After Territory Labor won the second-largest majority government in the history of the Territory at the 2005 election, Lawrie was promoted to Chief Minister Clare Martin's cabinet as Minister for Family and Community Services and Minister for Sport and Recreation. In a 2006 cabinet reshuffle, she dropped Sport and Recreation and added Lands and Planning, Transport, and Multicultural Affairs.
Martin retired in 2007, and was succeeded by Paul Henderson. Following the resignation of Deputy Chief Minister Marion Scrymgour, Henderson named Lawrie deputy leader and hence Deputy Chief Minister. She also served as Treasurer, Attorney-General and Minister for Justice. Following 25 August 2012 territory elections at which Labor was defeated, Henderson resigned as party leader and Lawrie was elected as his replacement.

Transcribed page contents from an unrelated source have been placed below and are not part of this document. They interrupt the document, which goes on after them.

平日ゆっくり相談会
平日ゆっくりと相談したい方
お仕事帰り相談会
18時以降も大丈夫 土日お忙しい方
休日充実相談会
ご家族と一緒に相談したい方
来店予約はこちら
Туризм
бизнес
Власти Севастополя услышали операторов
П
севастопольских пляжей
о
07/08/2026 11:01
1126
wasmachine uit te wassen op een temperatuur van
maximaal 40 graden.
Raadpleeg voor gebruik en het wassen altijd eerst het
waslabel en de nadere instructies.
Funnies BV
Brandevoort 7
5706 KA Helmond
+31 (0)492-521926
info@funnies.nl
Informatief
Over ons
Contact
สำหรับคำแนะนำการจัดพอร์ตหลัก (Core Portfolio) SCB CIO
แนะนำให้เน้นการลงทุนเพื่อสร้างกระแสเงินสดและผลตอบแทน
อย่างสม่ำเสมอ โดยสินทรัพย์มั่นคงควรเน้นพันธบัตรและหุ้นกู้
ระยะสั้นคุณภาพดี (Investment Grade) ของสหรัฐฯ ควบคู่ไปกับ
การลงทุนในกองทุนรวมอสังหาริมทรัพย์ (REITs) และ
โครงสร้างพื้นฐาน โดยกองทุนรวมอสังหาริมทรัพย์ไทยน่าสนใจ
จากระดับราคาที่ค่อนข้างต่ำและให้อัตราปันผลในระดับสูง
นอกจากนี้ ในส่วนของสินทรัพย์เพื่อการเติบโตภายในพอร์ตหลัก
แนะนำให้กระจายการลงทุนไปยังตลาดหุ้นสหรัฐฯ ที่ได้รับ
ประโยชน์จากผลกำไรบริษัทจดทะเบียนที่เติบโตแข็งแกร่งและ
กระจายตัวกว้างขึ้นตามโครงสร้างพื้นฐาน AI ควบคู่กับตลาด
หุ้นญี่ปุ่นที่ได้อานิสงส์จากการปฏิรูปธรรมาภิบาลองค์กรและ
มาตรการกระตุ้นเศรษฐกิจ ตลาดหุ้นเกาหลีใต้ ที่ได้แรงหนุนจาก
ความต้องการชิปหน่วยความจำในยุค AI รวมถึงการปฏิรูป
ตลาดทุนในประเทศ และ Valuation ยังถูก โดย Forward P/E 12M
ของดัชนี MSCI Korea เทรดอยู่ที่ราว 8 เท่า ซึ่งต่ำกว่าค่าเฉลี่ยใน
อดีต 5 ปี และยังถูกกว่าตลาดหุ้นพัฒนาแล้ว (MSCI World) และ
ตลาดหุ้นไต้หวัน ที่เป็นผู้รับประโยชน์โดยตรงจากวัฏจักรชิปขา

In 2012, the Henderson Labor government granted Unions NT a rent-free ten-year lease of the historic Stella Maris site in Darwin. An inquiry into the circumstances of the grant was initiated by the CLP government after the 2012 territory election, and commissioner John Lawler found that the process was not transparent, and that the conduct of Lawrie (then treasurer) and Gerry McCarthy (then lands minister) in relation to the grant was "not accountable or responsible". Lawrie claimed she had been denied procedural fairness, and took the case to the NT Supreme Court, which dismissed her case on 1 April 2015. Attorney-general John Elferink then referred Lawrie to the Northern Territory Police for investigation of "possible breaches of the criminal law". After the failure of the Supreme Court case, the Labor caucus announced it had lost confidence in Lawrie's leadership, and passed a spill motion. Michael Gunner announced that he would challenge Lawrie for the leadership. However, on 19 April, Lawrie announced she was resigning as leader to focus on the legal investigation, leaving Gunner to take the leadership unopposed.